The First Consideration: His Performance
Few goaltenders in the NHL have been more satisfactory for their teams than Grubauer since the Avalanche acquired him via trade at the 2018 NHL Entry Draft.
His raw save percentage in the Mile High city has been a .918 in all situations, with 63 of his 108 starts earning a ‘Quality Start’ distinction and just 14 falling in the ‘really bad’ range by Rob Vollman’s metrics. He’s posted a collective 28.1 goals saved above average in all situations, with his relative numbers getting better each progressive season in comparison to the rest of the league, and he’s managed to record 12 regular season shutouts — twice as many in three years as he recorded in six as a backup and number three guy with the Washington Capitals.
It was good for his first-ever Vezina nomination this past season, which saw him finish third in voting after never receiving a single vote in years prior.
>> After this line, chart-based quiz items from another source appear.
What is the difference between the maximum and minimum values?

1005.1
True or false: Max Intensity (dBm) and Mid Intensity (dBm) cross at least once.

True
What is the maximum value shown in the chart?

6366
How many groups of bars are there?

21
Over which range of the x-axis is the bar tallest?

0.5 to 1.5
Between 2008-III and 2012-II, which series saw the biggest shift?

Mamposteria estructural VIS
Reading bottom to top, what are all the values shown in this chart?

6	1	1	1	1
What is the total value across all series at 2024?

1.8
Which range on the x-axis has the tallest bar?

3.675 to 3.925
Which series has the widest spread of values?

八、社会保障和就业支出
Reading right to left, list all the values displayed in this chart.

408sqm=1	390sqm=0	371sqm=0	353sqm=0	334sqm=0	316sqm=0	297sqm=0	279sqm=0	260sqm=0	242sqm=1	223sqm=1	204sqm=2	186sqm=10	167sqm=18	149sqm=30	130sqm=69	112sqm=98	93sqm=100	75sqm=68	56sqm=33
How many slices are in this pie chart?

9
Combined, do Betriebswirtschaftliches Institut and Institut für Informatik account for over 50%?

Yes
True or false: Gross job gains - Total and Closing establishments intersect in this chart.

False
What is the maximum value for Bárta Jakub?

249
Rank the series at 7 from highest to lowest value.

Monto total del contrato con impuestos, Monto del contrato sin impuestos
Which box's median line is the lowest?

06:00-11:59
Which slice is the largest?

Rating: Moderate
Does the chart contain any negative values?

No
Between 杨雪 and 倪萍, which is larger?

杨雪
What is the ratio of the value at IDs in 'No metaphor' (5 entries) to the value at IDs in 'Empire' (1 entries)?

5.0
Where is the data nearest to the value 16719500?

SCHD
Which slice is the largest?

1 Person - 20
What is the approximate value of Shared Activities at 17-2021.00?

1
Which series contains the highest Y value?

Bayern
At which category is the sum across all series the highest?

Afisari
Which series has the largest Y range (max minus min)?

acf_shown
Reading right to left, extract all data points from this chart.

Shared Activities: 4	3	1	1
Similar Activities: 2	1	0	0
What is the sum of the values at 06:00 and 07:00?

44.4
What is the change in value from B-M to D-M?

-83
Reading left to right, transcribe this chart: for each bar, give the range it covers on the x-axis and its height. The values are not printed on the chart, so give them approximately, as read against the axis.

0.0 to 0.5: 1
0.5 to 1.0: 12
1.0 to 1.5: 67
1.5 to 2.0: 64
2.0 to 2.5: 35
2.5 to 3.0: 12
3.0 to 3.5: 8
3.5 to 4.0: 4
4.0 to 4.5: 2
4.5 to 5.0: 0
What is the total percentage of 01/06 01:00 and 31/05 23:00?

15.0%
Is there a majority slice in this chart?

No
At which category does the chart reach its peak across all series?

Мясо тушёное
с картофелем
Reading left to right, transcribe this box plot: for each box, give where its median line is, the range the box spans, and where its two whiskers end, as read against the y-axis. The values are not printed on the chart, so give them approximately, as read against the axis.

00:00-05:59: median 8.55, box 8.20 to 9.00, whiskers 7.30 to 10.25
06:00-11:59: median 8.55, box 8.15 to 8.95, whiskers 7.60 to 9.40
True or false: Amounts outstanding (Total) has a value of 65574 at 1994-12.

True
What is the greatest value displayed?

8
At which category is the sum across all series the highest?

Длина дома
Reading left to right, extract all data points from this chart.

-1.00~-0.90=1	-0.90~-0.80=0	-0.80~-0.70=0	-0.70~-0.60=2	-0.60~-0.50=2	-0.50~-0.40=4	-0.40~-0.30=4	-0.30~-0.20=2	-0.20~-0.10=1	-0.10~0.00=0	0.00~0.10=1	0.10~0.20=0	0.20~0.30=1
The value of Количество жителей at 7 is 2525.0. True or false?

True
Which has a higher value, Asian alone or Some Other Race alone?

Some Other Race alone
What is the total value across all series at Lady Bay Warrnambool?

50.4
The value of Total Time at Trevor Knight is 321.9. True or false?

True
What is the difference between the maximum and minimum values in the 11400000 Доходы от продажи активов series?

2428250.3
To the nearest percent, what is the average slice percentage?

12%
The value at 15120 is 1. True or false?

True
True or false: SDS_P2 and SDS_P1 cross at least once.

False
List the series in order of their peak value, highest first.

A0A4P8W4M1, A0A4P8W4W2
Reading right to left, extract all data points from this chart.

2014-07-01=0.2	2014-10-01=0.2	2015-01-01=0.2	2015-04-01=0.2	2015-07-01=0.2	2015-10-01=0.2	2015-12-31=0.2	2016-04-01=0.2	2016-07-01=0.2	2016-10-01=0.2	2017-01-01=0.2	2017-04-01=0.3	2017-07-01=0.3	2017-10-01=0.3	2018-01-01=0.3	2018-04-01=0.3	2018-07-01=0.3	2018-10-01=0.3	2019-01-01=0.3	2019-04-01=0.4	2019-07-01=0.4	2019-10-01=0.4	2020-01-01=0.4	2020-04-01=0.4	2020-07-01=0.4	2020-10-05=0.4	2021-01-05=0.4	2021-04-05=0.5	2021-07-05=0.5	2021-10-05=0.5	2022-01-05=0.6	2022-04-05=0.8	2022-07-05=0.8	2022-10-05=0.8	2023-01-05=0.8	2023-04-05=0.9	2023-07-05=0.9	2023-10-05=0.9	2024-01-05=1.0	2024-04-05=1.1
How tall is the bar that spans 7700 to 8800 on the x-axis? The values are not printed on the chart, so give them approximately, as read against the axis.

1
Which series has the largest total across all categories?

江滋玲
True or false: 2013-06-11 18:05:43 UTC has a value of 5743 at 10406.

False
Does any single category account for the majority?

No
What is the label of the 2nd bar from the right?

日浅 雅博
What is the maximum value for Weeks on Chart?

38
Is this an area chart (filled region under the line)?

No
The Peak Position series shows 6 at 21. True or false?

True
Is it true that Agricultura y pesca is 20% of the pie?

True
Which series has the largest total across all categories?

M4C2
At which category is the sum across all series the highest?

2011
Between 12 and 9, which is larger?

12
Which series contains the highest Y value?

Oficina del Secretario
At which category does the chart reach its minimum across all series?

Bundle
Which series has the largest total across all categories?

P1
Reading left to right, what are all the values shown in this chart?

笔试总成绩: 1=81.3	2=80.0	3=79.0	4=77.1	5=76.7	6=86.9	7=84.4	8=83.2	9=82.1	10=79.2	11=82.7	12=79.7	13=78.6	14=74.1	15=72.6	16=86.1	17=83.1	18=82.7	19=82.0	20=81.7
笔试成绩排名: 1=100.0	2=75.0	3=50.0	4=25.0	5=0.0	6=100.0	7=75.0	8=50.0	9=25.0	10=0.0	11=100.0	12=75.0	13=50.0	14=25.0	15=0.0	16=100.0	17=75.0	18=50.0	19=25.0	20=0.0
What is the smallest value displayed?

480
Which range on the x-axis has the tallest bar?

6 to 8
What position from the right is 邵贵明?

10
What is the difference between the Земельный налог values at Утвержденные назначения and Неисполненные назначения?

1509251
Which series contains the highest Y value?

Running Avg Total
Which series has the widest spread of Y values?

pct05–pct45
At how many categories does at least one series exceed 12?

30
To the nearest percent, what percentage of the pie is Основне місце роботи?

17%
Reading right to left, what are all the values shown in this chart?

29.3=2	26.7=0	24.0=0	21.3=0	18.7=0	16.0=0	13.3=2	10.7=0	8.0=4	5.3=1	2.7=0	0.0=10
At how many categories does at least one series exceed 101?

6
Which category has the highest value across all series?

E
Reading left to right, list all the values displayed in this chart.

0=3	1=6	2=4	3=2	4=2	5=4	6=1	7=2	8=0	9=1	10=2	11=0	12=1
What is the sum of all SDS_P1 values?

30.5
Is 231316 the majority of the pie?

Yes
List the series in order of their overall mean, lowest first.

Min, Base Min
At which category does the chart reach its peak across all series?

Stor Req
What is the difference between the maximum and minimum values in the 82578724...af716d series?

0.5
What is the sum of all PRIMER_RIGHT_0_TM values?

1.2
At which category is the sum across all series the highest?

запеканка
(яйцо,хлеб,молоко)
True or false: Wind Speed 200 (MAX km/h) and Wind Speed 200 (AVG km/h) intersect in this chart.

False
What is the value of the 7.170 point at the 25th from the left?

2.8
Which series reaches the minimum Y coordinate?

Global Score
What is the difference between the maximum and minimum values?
And although he struggled in the team’s series against Vegas this summer, he was one of the league’s most consistent performers during the regular season; only Semyon Varlamov, Marc-Andre Fleury, and Ilya Sorokin had better quality start percentages than him among goaltenders with at least 20 appearances.
The Second Consideration: Team Needs
It’s hard to argue that Grubauer isn’t one of the best goaltenders on the market. But his ultimate payday won’t just be about how much money he’s worth comparable to the contracts being played out around the league, unfortunately — it’s going to be about how much the Avalanche can afford to allocate to one goaltending spot as a team that also needs to bring in a fresh number two.
Pavel Francouz is still on the books for Colorado for next season with a $2 million cap hit. And although it’s been reported that he’s expected to be healthy, it’s officially been just shy of one calendar year since the 31-year old goaltender has appeared in any kind of NHL game — and it’s hard to get a feel for just how well Francouz will be able to perform when he does make his way back.
The Avalanche have the quartet of Justus Annunen, Trent Miner, Jonas Johansson, and Hunter Miska under contract as well for the upcoming season, and there’s always the option to keep one of them in the NHL as a third goaltender. But in all likelihood, especially given how Miska performed in his limited NHL backup role last season, the Avalanche are likely going to need either a perfect bounce-back from Francouz or enough cap wiggle room during the year to potentially bring in someone new to work with Grubauer if something goes wrong.
So where does that leave them?
It wouldn’t behoove the team to lowball Grubauer, whose regular season numbers put him in the same conversation as Vezina winners like Fleury and Vasilevskiy. But it also could hurt the team to lock him into a deal that costs them on the upper end of the scale; they likely can’t afford to shell out a similar $7 million deal to Fleury’s, and with Grubauer’s injury history they almost certainly shouldn’t.
A better range to look at, though, would be to use Varlamov — a familiar face to Avalanche fans and a high performer last year — and Arizona Coyotes goaltender Darcy Kuemper as Grubauer’s comparables. Varlamov is signed for a $5 million cap hit, Kuemper for $4.5 million per season; that’s a range that would still give the Avalanche around $20 million to lock up returnees like Cale Makar and captain Gabriel Landeskog without completely filling up the team’s cap space.
It’s entirely possible that Grubauer won’t want to fall in that range — and as a defending Vezina finalist, he’s allowed to consider that a lowball offer. The team can always wiggle their way up to $5.5, even $6 million per on a shorter term deal if they’re confident in the health of the returning Francouz.
But in the NHL right now, having just one very good goalie at a time just doesn’t cut it. And while Grubauer was the team’s regular season backbone, they’ve struggled to get consistency from anyone in the health department at the position for years now — and that’s just not something that can be viewed as something to dismiss.